Taxi tour of murals, Falls Road. At the recommendation of the owners of the B&B where I stayed, I used Fona Cab (9033 3333) instead of the more popular but more expensive black taxis. Fona charged me $63 for a two hour tour.
|Murals on the Catholic Side of the Peace Wall|
|Mural on the Protestant Side of the Peace Wall|
Cultúrlann McAdam Ó Fiaich, 216 Falls Road, Belfast, 9096 4180, http://www.culturlann.ie. A very friendly Irish cultural center in the heart of Falls Road featuring books, CDs, live music, and a café. This was the highlight of my walk up Falls Road. I didn’t know anything about the place when I started, but its 19th Century red brick exterior and colorful murals pulled me across the street for a closer look. I entered the building and discovered a world of Gaelic music, culture and warmth. As I walked around, looking at the endless CDs of Irish music, three men introduced themselves, and asked me to join them for a cup of coffee. We had a great conversation for about an hour talking about what it was like to live in Belfast then and now. The bottom line, according to one, a former member of Sinn Fein who spent three terms in jail during the Troubles, “thousands of people are alive today who wouldn’t be if it wasn’t for the peace agreement.” I could have stayed there for hours talking to them, but it was Saturday night and the pubs and music beckoned.

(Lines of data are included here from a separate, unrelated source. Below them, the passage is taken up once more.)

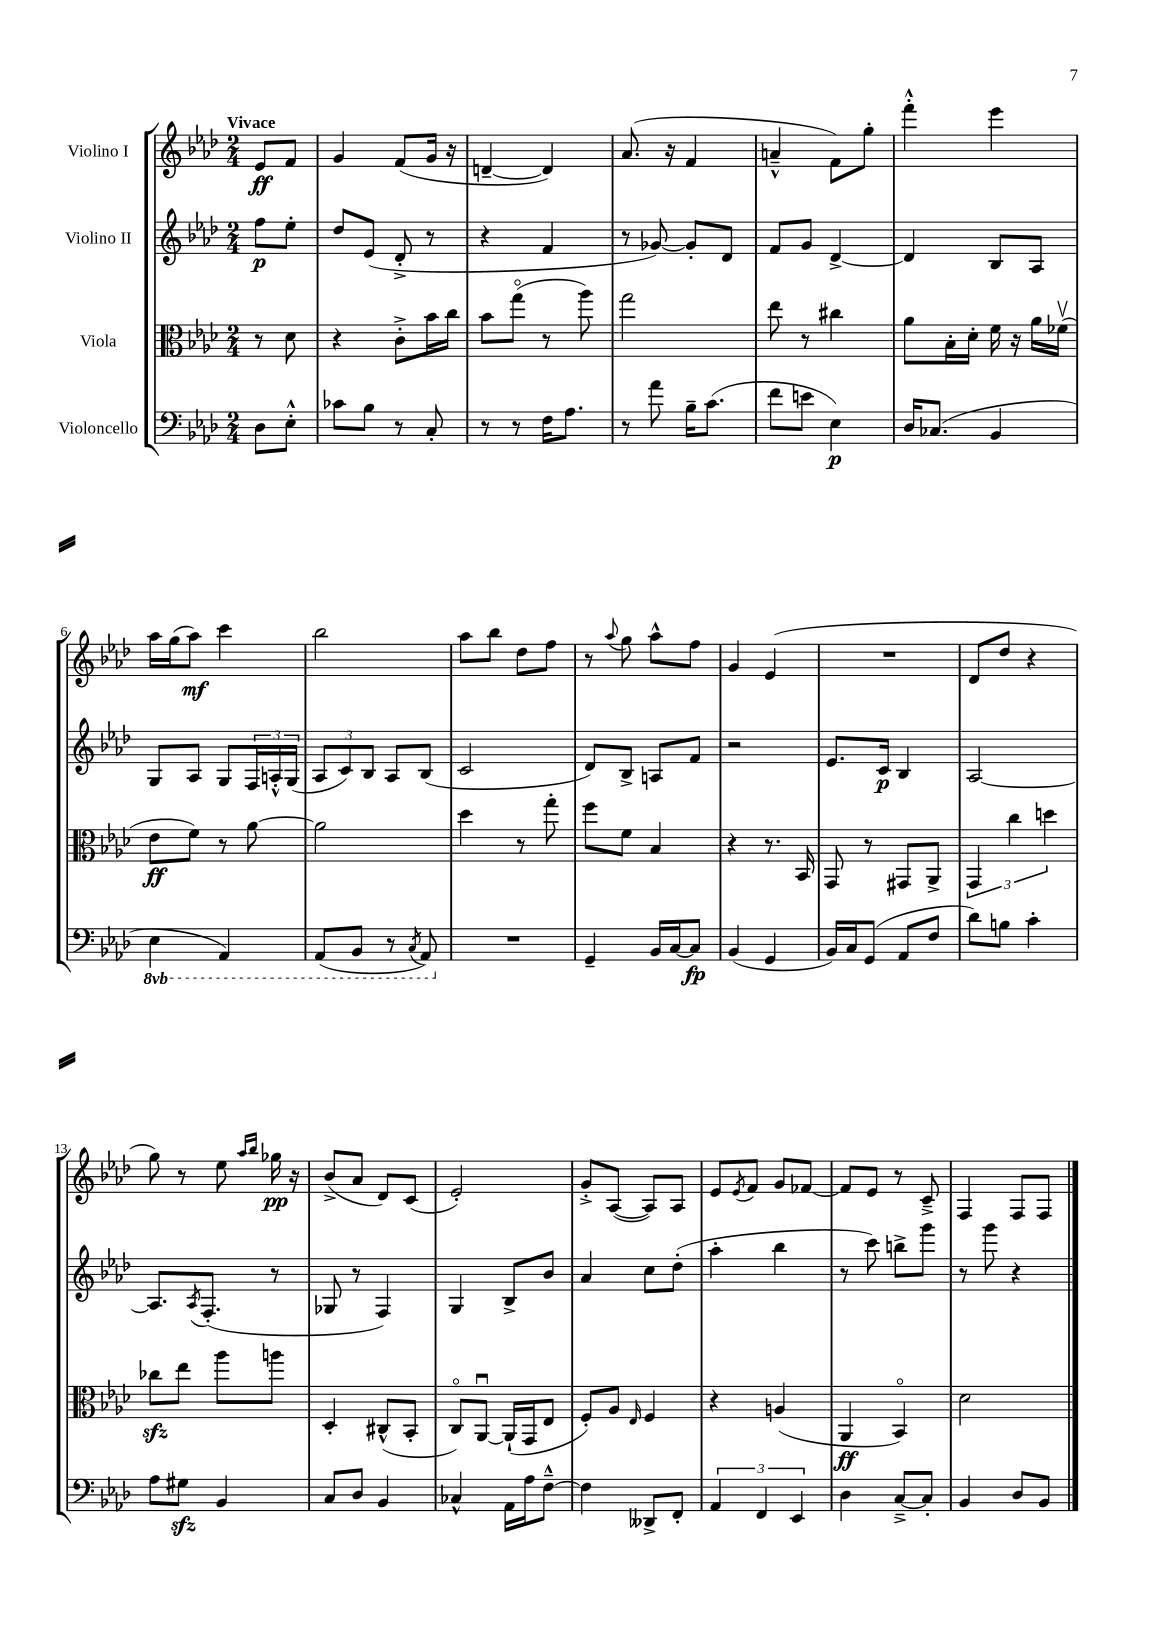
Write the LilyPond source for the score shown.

<<
\new StaffGroup <<
\new Staff = "s0" \with { instrumentName = "Violino I" } {
    \clef treble \key aes \major \numericTimeSignature \time 2/4 \partial 4 \tempo "Vivace"
    ees'8\ff f'8 |
    g'4 f'8( g'16 r16 |
    d'4~-- d'4) |
    aes'8.( r16 f'4 |
    a'4---^ f'8) g''8-. |
    f'''4-.-^ ees'''4 |
    aes''16 g''16( aes''8\mf) c'''4 |
    bes''2 |
    aes''8 bes''8 des''8 f''8 |
    r8 \appoggiatura { aes''8 } g''8 aes''8-^ f''8 |
    g'4 ees'4( |
    R2 |
    des'8 des''8 r4 |
    g''8) r8 ees''8 \grace { aes''16 bes''16 } ges''16\pp r16 |
    bes'8->( aes'8 des'8) c'8( |
    ees'2-.) |
    g'8-.-> aes8~( aes8) aes8 |
    ees'8 \acciaccatura { ees'8 } f'8 g'8 fes'8~ |
    fes'8 ees'8 r8 c'8---> |
    f4 f8 f8 \bar "|." |
}
\new Staff = "s1" \with { instrumentName = "Violino II" } {
    \clef treble \key aes \major \numericTimeSignature \time 2/4 \partial 4
    f''8\p ees''8-. |
    des''8 ees'8( des'8-.-> r8 |
    r4 f'4 |
    r8 ges'8~) ges'8-. des'8 |
    f'8 g'8 des'4~-> |
    des'4 bes8 aes8 |
    g8 aes8 g8 \tuplet 3/2 { f16 a16-.-^ g16( } |
    \tuplet 3/2 { aes8 c'8) bes8 } aes8 bes8( |
    c'2 |
    des'8) bes8-> a8 f'8 |
    r2 |
    ees'8. c'16\p bes4 |
    aes2~ |
    aes8. \acciaccatura { aes8 } f8.-.( r8 |
    ges8 r8 f4) |
    g4 bes8-> bes'8 |
    aes'4 c''8 des''8-.( |
    aes''4-. bes''4 |
    r8 c'''8) b''8-> g'''8 |
    r8 g'''8 r4 \bar "|." |
}
\new Staff = "s2" \with { instrumentName = "Viola" } {
    \clef alto \key aes \major \numericTimeSignature \time 2/4 \partial 4
    r8 des'8 |
    r4 c'8-.-> bes'16 c''16 |
    bes'8 g''8\flageolet( r8 aes''8) |
    g''2 |
    ees''8 r8 cis''4 |
    aes'8 bes16-. des'16-. f'16 r16 aes'16 fes'16\upbow( |
    ees'8\ff f'8) r8 aes'8~ |
    aes'2 |
    des''4 r8 g''8-. |
    f''8 f'8 bes4 |
    r4 r8. bes,16 |
    g,8 r8 gis,8 aes,8-> |
    \tuplet 3/2 { g,4 c''4 d''4 } |
    ces''8\sfz ees''8 aes''8 a''8 |
    des4-. cis8-^( bes,8-. |
    c8\flageolet) aes,8~\downbow aes,16-!( g,16 ees8 |
    f8-.) aes8 \grace { ees16 } f4 |
    r4 a4( |
    aes,4\ff bes,4\flageolet) |
    des'2 \bar "|." |
}
\new Staff = "s3" \with { instrumentName = "Violoncello" } {
    \clef bass \key aes \major \numericTimeSignature \time 2/4 \set Staff.ottavationMarkups = #ottavation-simple-ordinals \partial 4
    des8 ees8-.-^ |
    ces'8 bes8 r8 c8-. |
    r8 r8 f16 aes8. |
    r8 aes'8 bes16-- c'8.( |
    f'8 e'8 ees4\p) |
    des16 ces8.( bes,4 |
    \ottava #-1 ees,4 aes,,4) |
    aes,,8( bes,,8 r8 \acciaccatura { c,8 } aes,,8) \ottava #0 |
    R2 |
    g,4-- bes,16 c16~ c8\fp |
    bes,4( g,4 |
    bes,16) c16 g,8( aes,8 f8 |
    des'8) b8 c'4-. |
    aes8 gis8\sfz bes,4 |
    c8 des8 bes,4 |
    ces4-^ aes,16 aes16 f8~---^ |
    f4 deses,8-> f,8-. |
    \tuplet 3/2 { aes,4 f,4 ees,4 } |
    des4 c8~---> c8-. |
    bes,4 des8 bes,8 \bar "|." |
}
>>
>>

|My New Friends at the Irish Cultural Center|
Don’t miss the lush and uncrowded botanic garden in the Queen’s Quarter (the Ulster Museum is near the entrance to the gardens). The 1830s era Palm House, filled with palms and flowers, is one of the earliest examples of curvilinear glass and cast iron hothouse architecture. Also, make sure to visit the aptly named Tropical Ravine, especially on a dark and dreary day.
|Inside the Palm House|
|The Palm House|
|The Tropical Ravine|
Belfast Welcome Center, 47 Donegal Place, Belfast, 9024 6609, http://www.gotobelfast.com. General info, maps, tours, music venues and schedules, etc.
McComb’s Giant’s Causeway Tours, 9031 5333, http://www.minicoachni.co.uk. Some of the most dramatically beautiful scenery I have seen is only an hour or so drive away. The UNESCO World Heritage Site, the Giant’s Causeway, is the highlight, a peninsula of basalt columns near ground level stretching into the sea. The drive/ride there would still be worth it even if the causeway were little more than a goat path. My recommendation would be to take the tour rather than drive it yourself. The views are much better from a bus window several feet off the ground than from a little car being squeezed off the road by one of the buses. The only problem is that you have to put up with the nonstop banter and bad jokes from the driver. It’s a tossup, though not having to drive that narrow winding road on the wrong side of both the car and the road was the deciding factor for me. Besides some of the driver’s banter was informative and his jokes were occasionally funny.
|The Giant’s Causeway|
A Final Note….
In general, I found the people of Belfast to be among the friendliest I have ever met. They came up to me on the street and in the pubs and cafes to welcome me, ask where I was from, and give advice on what to see and do. The first time it happened to me, I thought I was being set up for a scam or a sales pitch, but the gentleman in question just wanted to be helpful. This happened constantly, people figuring I was an American and coming up to talk and welcome me to Belfast. It took a while before I completely let down my guard and stopped bracing for a con or pitch, but when I finally did, I fell hopelessly and unequivocally in love with the city and its charming, garrulous people.